Shipworm points to global warming

Marine archaeology experts from the School of Conservation Sciences believe that Britain’s coast is under threat from a warm water shipworm.

Paola Palma and Dave Parham have detected a highly destructive species of shipworm in a rare wooden carving raised from a 17th century shipwreck off the Dorset coast. They believe the creature poses a major threat to the wreckage and to other timber structures all along Britain’s coast.

The carving, of a ‘merman’, is a major discovery retrieved by our students and staff from the Swash Channel near the entrance to Poole Harbour. However, the presence of the shipworm (‘Lyrodus pedicellatus’) in both the carving and in timbers of the wreck that remain underwater could prove to be a more important find.

Palma’s expertise has proved invaluable to English Heritage (EH), the national organisation that protects and promotes England’s historic locations and environment. Over the last two years, she’s been commissioned by EH to monitor the degradation of the Swash Channel wreck.

Palma is currently experimenting with a number of techniques to ensure its preservation. She said: “The presence of this type of shipworm in the area can be interpreted as an indication of global warming as typically this specimen lives in more temperate waters.

“If this species of shipworm continues to spread it poses a major threat to all submerged wooden structures around the British coast, including jetties and piers, as well as our underwater heritage.”

Palma previously recorded the same invasive creature on the historic wreck of the Mary Rose in Portsmouth.
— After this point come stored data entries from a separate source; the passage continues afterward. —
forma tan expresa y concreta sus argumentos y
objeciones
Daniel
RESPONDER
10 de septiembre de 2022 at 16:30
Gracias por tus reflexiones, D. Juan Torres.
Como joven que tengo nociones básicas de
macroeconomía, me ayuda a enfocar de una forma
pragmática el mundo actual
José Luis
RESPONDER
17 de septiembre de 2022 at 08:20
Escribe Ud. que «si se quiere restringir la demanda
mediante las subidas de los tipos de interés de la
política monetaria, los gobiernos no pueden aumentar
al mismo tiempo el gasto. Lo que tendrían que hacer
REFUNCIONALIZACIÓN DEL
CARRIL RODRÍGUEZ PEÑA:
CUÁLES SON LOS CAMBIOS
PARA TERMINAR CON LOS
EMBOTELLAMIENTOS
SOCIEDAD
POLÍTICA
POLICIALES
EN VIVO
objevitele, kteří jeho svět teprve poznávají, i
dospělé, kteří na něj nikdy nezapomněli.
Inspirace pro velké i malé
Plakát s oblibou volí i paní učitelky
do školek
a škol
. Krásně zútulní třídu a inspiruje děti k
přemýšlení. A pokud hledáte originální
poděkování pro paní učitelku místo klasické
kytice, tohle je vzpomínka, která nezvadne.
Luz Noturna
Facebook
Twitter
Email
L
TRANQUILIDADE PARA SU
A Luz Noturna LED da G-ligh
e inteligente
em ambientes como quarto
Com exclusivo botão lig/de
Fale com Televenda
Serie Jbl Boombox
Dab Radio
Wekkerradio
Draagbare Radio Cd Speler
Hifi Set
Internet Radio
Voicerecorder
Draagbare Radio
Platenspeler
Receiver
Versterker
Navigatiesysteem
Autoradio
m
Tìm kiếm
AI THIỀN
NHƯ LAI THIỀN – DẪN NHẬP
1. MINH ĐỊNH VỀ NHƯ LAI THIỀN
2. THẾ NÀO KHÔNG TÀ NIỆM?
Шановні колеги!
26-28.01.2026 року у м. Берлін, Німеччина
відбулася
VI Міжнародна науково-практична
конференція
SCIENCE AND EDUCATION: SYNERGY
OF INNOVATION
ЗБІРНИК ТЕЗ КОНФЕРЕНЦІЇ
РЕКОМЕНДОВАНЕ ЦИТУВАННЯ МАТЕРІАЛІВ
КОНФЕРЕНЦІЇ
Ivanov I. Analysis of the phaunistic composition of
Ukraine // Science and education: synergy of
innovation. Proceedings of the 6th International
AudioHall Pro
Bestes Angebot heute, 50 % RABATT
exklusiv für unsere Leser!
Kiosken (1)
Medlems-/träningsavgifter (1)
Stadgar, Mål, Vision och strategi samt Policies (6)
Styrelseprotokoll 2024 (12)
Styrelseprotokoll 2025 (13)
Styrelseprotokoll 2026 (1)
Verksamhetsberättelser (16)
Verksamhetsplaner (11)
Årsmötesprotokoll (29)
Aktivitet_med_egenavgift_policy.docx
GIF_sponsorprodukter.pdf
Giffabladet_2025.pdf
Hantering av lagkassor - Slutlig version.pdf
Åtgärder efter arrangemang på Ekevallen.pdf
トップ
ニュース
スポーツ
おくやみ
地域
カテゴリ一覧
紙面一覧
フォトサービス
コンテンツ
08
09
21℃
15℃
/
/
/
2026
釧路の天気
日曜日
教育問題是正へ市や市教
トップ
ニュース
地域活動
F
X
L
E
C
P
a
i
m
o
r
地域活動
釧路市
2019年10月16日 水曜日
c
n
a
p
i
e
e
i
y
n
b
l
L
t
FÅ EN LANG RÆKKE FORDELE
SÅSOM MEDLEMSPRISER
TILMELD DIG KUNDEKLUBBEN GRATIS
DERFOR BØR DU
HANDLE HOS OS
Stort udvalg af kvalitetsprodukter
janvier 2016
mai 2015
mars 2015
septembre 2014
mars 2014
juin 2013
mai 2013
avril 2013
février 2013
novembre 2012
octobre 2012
A similar problem is facing Venice, where a collaborative project is in development with a number of organisations – including BU – to evaluate the best options for replacing old and degraded wooden pilings in the historic Italian city.

Undergraduate Marine Archaeology students from BU have spent the last three summers mapping the Swash Channel wreck which emerged in 2004 following dredging work near the entrance to Poole Harbour.

The wreck, now licensed to the Poole Harbour Commission, is believed to date from the early 1600s, though its exact country of origin remains unknown.

Dave Parham says the wreck will benefit BU archaeology students: “The wreck provides our students with a unique opportunity to gain the professional experience they will need for their later careers, and the perfect springboard for a new Masters degree in Marine Archaeology that we’re planning to launch this autumn.”